Thanks Terry.  Very thorough. I've been reading the manual once each night for the last three days. You filled in the gaps and stated it in the practical way I was seeking. I'll get to the main powering this weekend and add the remote features once I have the hardware. I'm on my way. Take care.


----------



## cpd62 (Sep 21, 2013)

One last concern about power cords and grounding.  The ABB manual suggests a shielded cable from the power to the VFD and the shield is twisted to be a ground.  I plan on using a spare 50ft. 12ga extension cord cut down to size for my power input.  I'm assuming it's a3 conductor cable.  The VFD suggests a ground (shield connected to ground), and 3 conductors (U1/L, V1/N, W1) be hooked up.  

I bought some conduit and 4 12ga conductor wires to connect motor to VFD.  Am I safe to just ground motor to VFD and leave out the ground from the power cord to VFD?  Otherwise I'm getting into shielded cable which is expensive and apparently not needed.

Thanks to all so far.

Terry you put me on the right track.   The ABB manual looks a lot friendlier now that I've read it 4 times and have the context of your comments.

Christian


----------



## Millalot (Sep 21, 2013)

I presume you have one of the full manuals for this VFD, if not here is a link which gives you all the details you need.
http://www.gobookee.net/abb-acs350-user-manual/
Have you got one??


----------



## cpd62 (Sep 21, 2013)

Millalot said:


> I presume you have one of the full manuals for this VFD, if not here is a link which gives you all the details you need.
> http://www.gobookee.net/abb-acs350-user-manual/
> Have you got one??



I do.  It's the acs150.  The manual doesn't answer my previous question.  If I don't use a shielded power cable, do I still need to hook up a ground from the power cord?  My cord only has 3 conductors and all 3 would go to the U1/L, V1/N, W1 connections.  From the manual it appears that you use the conducting shield of a shielded cable to connect to the ground screw for the power side.


----------



## Millalot (Sep 22, 2013)

cpd62 said:


> I do.  It's the acs150.  The manual doesn't answer my previous question.  If I don't use a shielded power cable, do I still need to hook up a ground from the power cord?  My cord only has 3 conductors and all 3 would go to the U1/L, V1/N, W1 connections.  From the manual it appears that you use the conducting shield of a shielded cable to connect to the ground screw for the power side.



Here is a small excerpt from the ABB manual, if you are going to use separate conducters in a conduit twist them all together including an earth should be OK


----------



## cpd62 (Sep 22, 2013)

Millalot said:


> Here is a small excerpt from the ABB manual, if you are going to use separate conducters in a conduit twist them all together including an earth should be OK



I've read this (4 times now) and I think it assumes you are running 3 phase power into the drive.  I am running single phase 220V into the drive.  So no matter what I do a 4 conductor system on the input side won't have anything to match.

I guess I needed to read the manual 5 times.  I just found a small line indicating that with single phase input you connect 2 conductors to U1 and V1/N and skip W1.
Problem Solved.

Thanks to all for the input.
Really getting to know the manual is the key (you have all emphasized this and it's true). 

-Christian


----------



## twstoerzinger (Sep 22, 2013)

Interesting that the ABB manual does not show an example of 240 VAC 1 Ph wiring.
I do not run shielded input wiring to either of my drives.
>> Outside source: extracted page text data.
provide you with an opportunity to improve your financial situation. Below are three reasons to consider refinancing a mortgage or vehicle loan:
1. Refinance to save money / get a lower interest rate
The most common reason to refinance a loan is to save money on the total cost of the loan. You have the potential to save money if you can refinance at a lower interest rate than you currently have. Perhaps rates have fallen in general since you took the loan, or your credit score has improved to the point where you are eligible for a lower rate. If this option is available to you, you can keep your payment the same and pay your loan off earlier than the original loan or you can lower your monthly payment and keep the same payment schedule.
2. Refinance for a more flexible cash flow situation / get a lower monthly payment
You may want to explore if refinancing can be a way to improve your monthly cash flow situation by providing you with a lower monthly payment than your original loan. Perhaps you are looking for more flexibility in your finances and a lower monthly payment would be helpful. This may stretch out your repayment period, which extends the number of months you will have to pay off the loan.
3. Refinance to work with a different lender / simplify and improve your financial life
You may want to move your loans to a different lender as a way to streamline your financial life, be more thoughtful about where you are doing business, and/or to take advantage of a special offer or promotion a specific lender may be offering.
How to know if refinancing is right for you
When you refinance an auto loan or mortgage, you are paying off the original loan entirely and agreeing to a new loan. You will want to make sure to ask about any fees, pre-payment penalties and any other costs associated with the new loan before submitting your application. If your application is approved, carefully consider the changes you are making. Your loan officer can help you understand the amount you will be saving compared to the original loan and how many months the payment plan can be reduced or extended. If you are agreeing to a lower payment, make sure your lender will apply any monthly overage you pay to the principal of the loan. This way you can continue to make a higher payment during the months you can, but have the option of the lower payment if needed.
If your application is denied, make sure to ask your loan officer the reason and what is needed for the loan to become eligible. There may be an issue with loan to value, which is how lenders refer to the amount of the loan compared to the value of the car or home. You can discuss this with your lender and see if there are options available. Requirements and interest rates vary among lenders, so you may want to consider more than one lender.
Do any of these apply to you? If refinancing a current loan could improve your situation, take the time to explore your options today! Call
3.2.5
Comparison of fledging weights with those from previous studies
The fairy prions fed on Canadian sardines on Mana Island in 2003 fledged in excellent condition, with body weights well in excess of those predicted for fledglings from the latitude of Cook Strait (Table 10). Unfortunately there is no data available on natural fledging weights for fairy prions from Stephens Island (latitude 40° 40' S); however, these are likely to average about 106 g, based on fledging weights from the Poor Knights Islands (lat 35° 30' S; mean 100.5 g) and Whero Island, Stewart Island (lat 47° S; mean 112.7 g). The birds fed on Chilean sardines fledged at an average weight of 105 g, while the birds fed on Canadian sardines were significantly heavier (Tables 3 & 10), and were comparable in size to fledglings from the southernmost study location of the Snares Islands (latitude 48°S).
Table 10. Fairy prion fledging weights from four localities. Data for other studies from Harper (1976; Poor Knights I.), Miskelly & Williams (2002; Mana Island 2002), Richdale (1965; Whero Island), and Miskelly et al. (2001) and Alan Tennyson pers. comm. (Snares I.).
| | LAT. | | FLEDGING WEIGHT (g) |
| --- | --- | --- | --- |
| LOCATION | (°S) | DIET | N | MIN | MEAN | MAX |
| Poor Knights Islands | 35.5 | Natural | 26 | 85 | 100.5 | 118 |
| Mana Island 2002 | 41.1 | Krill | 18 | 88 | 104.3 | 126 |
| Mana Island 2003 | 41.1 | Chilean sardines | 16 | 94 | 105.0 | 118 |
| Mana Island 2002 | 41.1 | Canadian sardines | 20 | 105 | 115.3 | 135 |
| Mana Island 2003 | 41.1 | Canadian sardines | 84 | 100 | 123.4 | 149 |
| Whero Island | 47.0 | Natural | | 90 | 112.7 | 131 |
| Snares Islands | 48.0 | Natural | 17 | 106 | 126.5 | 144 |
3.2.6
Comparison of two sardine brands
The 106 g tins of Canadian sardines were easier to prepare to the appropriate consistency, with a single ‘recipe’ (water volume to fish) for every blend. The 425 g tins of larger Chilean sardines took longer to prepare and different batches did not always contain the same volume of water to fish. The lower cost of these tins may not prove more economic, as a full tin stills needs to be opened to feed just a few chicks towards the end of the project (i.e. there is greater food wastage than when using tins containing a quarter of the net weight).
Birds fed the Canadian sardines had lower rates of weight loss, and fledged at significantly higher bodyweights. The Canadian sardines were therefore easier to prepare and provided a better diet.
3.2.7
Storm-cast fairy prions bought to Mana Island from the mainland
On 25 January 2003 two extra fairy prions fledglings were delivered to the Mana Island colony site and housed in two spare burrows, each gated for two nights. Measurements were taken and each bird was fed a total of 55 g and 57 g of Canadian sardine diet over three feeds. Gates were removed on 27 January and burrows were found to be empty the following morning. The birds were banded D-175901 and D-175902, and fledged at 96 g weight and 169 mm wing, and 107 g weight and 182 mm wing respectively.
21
Neither do I use an input choke. These are common in industrial applications where there is already lots of electrical noise.

*For the 240V 1 Ph input power wiring* (breaker panel to VFD input), you only need 3 conductors: L1, L2 and Ground (green lead in the US).
The drive does not use the "neutral" lead which would deliver 120 VAC. If the cable you have contains a black, white, and green wire, put a wrap of electrical tape on each end of the white lead to signal that it is not actually the neutral lead - may help someone in the future.
Single phase power goes into the drive on L1 and N.
(I don't know why they call it N, it is actually L2 of the 240V circuit. Westinghouse uses this same N lettering convention. I think they are reserving the _2 designations for the drive outputs)
In reality, it may not make a difference since all three of the 3 Ph leads go into a 3 phase rectifier. With single phase power, one of the rectifier legs is not used and all of the power comes in on two rectifier legs. It could be that the 1 Ph model does not even have one of the rectifier legs - in which case there might not even be a terminal on the unused leg.

I recommend a manual, safety disconnect switch (fused or unfused) near the machine - especially if the breaker box is a long way off. You can get one at a home improvement store for about $30. It allows you to leave the drive powered down when you are not in the shop. Also keeps visitors (and kids) from starting a machine if they start pushing buttons. The disconnect will accept a padlock if you need that.

*For the 3Ph output wiring* (VFD to motor), you need 4 conductors: U2, V2, W2 and a Green lead ground. If you don't have the sheet metal "cable clamp" with your drive for ground connection, then use a grounding lug in the drive enclosure. Its important to have the green (chassis ground) continuous from the breaker box, to the drive, to the motor. This keeps the lathe frame from becoming "hot" in the event of an electrical failure (it forces the breaker to trip). For a 3 hp drive, I think you want 12 ga or heavier. I like stranded wire if there is going to be a flexible cable or conduit with motion, but solid is easier to work with if the conduit is fixed. The length of wire between the drive and motor can be a problem if it starts getting beyond 50 feet or so. Shorter is better. 6 to 10 feet should be no problem. I like to use SO cable (or one of the variants) for this link. Where I live you can get 12 ga four conductor SO cable by the foot at Home Depot. Remember that you do not want any switches, disconnects, or contactors between the VFD and the motor - it should be a direct connection from VFD terminal to motor terminal. 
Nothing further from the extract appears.